I'm wondering if the order in which parent.pyx appears in doctesting affects whether it fails. I removed the cache file and doctested 8.8.rc1. Of course as soon as doctesting started the cache file was created but parent.pyx did not fail. However, after doctesting sage

sage -t --long ~/usr/lib64/python2.7/site-packages/sage/structure/ ~/usr/lib64/python2.7/site-packages/sage/interfaces/

resulting in parent.pyx failing. parent.pyx did not fail when switching the order in which the above sub-directories were doctested.

timokau commented 5 years ago

For me the failure occurs weather or not I test interfaces first (starting with an empty ~/sage).

timokau commented 5 years ago

The failure doesn't manifest itself anymore with rc2, although that is probably random.

strogdon commented 5 years ago

No parent.pyx failure here either when doctesting sage with rc2, but I can still force the failure by

sage -t --long ~/usr/lib64/python2.7/site-packages/sage/structure/ ~/usr/lib64/python2.7/site-packages/sage/interfaces/
timokau commented 5 years ago

Not the case for me, unfortunately.
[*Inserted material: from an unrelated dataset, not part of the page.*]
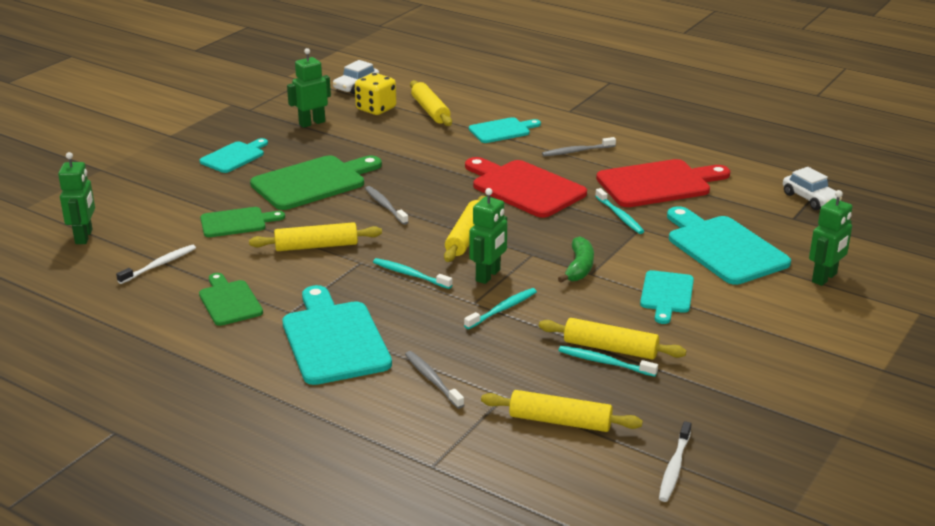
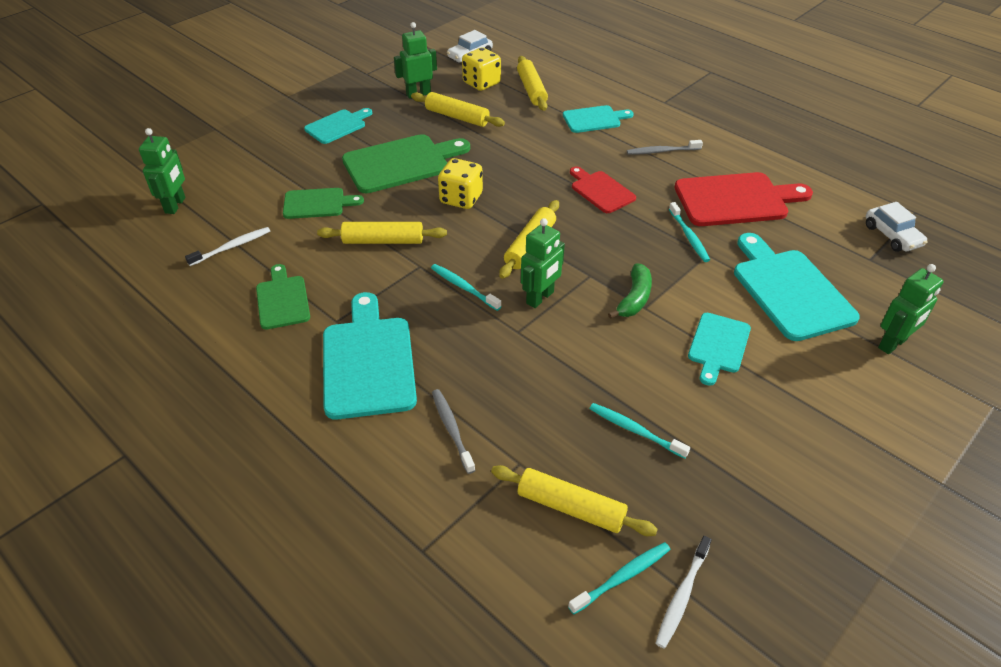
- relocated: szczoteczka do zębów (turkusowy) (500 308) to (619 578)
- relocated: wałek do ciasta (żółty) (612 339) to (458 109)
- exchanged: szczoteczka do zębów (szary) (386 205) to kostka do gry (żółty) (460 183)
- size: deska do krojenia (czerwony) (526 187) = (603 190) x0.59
If there was a completely reliable way to reproduce we could at least check if the issue is present upstream.

timokau commented 5 years ago

Cause has apparently been identified: https://trac.sagemath.org/ticket/28036

strogdon commented 5 years ago

The commit https://git.sagemath.org/sage.git/commit?id=4d1cf508f9fc19f73e2ec3c82258400009e27dcf for ticket https://trac.sagemath.org/ticket/28036 which is now in rc3 seems to fix thing for me here.

timokau commented 5 years ago

I think this can be closed then.

strogdon commented 5 years ago

Should have been: now in rc3